Danny Lee, South China Morning Post | October 22, 2015
A Tiananmen Square crackdown survivor and two British Tibetan protesters have been arrested and detained overnight by British police, according to a community protest group.
The trio, understood to include Chinese democracy activist Shao Jiang, were arrested outside an event in the City of London where President Xi Jinping was in attendance.
As Britain has signed a flurry of deals with China worth US$46 billion, including a centrepiece nuclear power station agreement, Prime Minister David Cameron has come under fire for deepening ties with Beijing while overlooking human rights issues.
The Metropolitan Police confirmed a man and two women were arrested to prevent a breach of the peace.
“At around 4.30pm on Wednesday, October 21 officers on the security operation for the visiting Chinese president arrested a man in the Bank area to prevent a breach of the peace,” a police spokeswoman said.
“Two women were arrested nearby shortly after, also to prevent a breach of the peace.

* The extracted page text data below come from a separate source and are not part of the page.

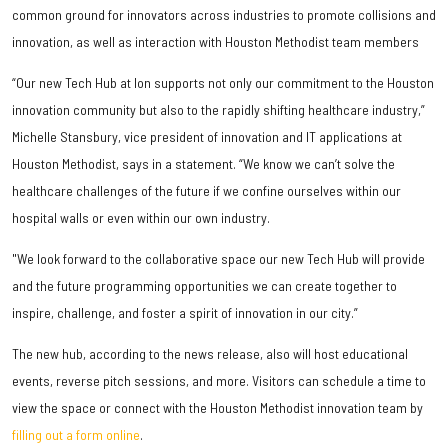
common ground for innovators across industries to promote collisions and
innovation, as well as interaction with Houston Methodist team members
“Our new Tech Hub at Ion supports not only our commitment to the Houston
innovation community but also to the rapidly shifting healthcare industry,”
Michelle Stansbury, vice president of innovation and IT applications at
Houston Methodist, says in a statement. “We know we can’t solve the
healthcare challenges of the future if we confine ourselves within our
hospital walls or even within our own industry.
"We look forward to the collaborative space our new Tech Hub will provide
and the future programming opportunities we can create together to
inspire, challenge, and foster a spirit of innovation in our city.”
The new hub, according to the news release, also will host educational
events, reverse pitch sessions, and more. Visitors can schedule a time to
view the space or connect with the Houston Methodist innovation team by
filling out a form online
.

“All three were further arrested on suspicion of conspiracy to commit threatening behaviour. They were taken into custody at a central London police station where they remain at this time.”
Tsering Passang, chairman of the Tibetan Community in Britain organisation, said two of his members, Sonam, 30, and Jamphel, 33, were arrested at Mansion House, after they attempted to wave Tibetan flags at Xi’s passing car and “were forcefully taken away by police.”
“As a British Tibetan, I am shocked that the Met Police would arrest peaceful protesters. Tibetans are being silenced both in their homeland and now in the UK.
“I demand fair treatment for all protesters who are standing up for human rights and democracy and demand the immediate release of Sonam, Jamphel and Shao Jiang”, he wrote on Facebook.
Chinese dissident Shao was a leading figure in the 1989 student movement and helped draft a list of demands during the Tiananmen Square pro-democracy protests.
At a joint-press conference on Wednesday, Xi responded to a British journalist’s question on human rights, stating there was “room for improvement” in China’s record.
“Coming to the human rights issue, China attaches great importance to human rights. We have found a path suited to China’s conditions,” he said.
“There is always room for improvement in the world. China is ready to increase cooperation with the UK and other countries over human rights.”